Он сел на ночной пароход и по прибытии прямиком направился к конторе «Адамс и Ко», тоже окруженной толпой. Кассир взглянул на его сертификат и посоветовал «найти Коэна», ликвидатора имущества обанкротившегося банка. Дела принимали дурной оборот. По причинам ныне не ясным публика увязывала между собой потерпевший крах банк в Сент-Луисе и фирму «Адамс и Ко». Очереди перед банком становились все длиннее; стоять снаружи в ожидании худшего и безо всякой надежды казалось бессмысленным занятием.
Ремме сразу подумал об отделении фирмы в Мэрисвилле, но, если новости докатились до Сакраменто, они, вероятно, достигли и Мэрисвилля, равно как любого другого города, где имелись филиалы. И тут он вспомнил, что у «Адамс и Ко» был офис в Портленде, штат Орегон, примерно в 500 милях к северу, и прикинул, что должно пройти несколько дней, прежде чем новости доберутся до Портленда. Если добраться туда первым, возможно, удастся вовремя получить свои деньги.
Почтовый пароход тихоокеанских линий «Колумбия» готовился отправиться из Сан-Франциско в Портленд, но плыть на нем было бессмысленно: новости о банкротстве докатились бы вместе с ним.
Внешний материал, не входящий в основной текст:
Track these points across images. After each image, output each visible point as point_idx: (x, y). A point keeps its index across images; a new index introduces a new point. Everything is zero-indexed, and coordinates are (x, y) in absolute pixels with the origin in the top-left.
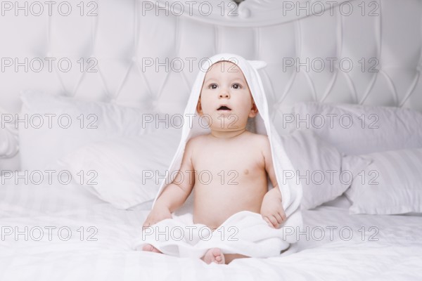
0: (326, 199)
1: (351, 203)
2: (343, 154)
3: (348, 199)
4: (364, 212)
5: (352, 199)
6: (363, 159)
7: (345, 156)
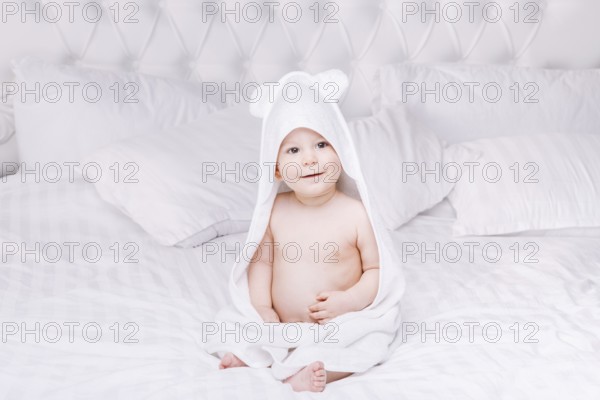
0: (421, 210)
1: (454, 214)
2: (445, 143)
3: (450, 204)
4: (471, 233)
5: (456, 206)
6: (469, 150)
7: (447, 146)
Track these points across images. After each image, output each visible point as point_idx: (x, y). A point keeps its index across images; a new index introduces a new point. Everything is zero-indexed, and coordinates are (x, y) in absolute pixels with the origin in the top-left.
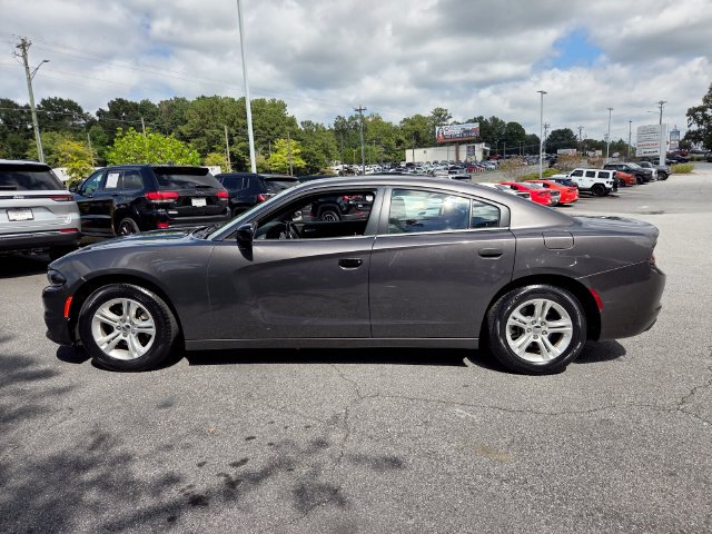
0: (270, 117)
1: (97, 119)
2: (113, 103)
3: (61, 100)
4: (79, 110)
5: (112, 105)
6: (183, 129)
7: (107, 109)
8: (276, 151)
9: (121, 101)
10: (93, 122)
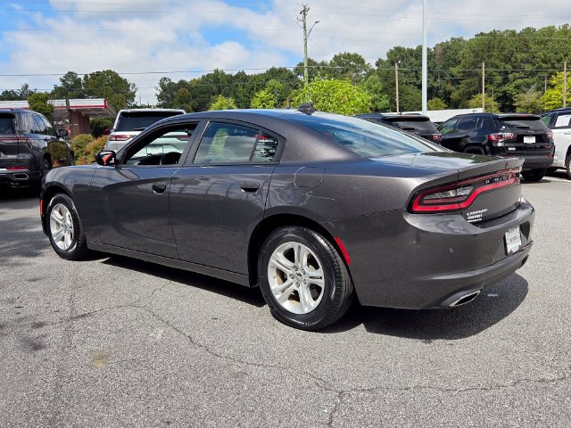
0: (557, 46)
1: (376, 68)
2: (391, 52)
3: (349, 54)
4: (363, 62)
5: (391, 54)
6: (455, 70)
7: (385, 58)
8: (553, 87)
9: (398, 49)
10: (372, 72)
Даже если бы благодаря какому-нибудь ловкому трюку ему удалось сойти на берег первым, бросившись к конторе «Адамс и Ко», кассир, зная, что пароход везет новости и инструкции из Сан-Франциско, был бы начеку. Пароход мог часами входить в док, и к утру новости разошлись бы по всему городу. Идея плыть пароходом безнадежна. Дилижансы туда не ходили. Если он хотел ухватиться за малейший шанс получить свои деньги назад, следовало добраться до Портленда в одиночку и прежде, чем пароход пристанет к берегу.
Не теряя ни секунды, Ремме пробрался сквозь толпу и едва успел до речной пристани, откуда как раз отходил колесный пароход до Найтс-Лендинга, что в сорока милях выше по реке. Там он уже был в знакомых краях. Купил лошадь и направился в Грант-Айленд, где обменял ее у судьи Дифендорфа на свежую. Теперь Ремме уже был близок к Мэрисвиллю. Неподалеку от города он еще раз сменил лошадь, но здесь у него друзей не было, и пришлось заплатить в придачу пять долларов. В десять вечера Ремме добрался до Ред-Блафф, где остановился на несколько минут, чтобы перекусить и дать отдохнуть скакуну. В двадцати милях севернее он наткнулся на бивачные огни: ковбои захотели узнать, что за дело его сюда привело. Он назвался пастухом и сказал, что гонится за конокрадом, поэтому ему нужна свежая лошадь.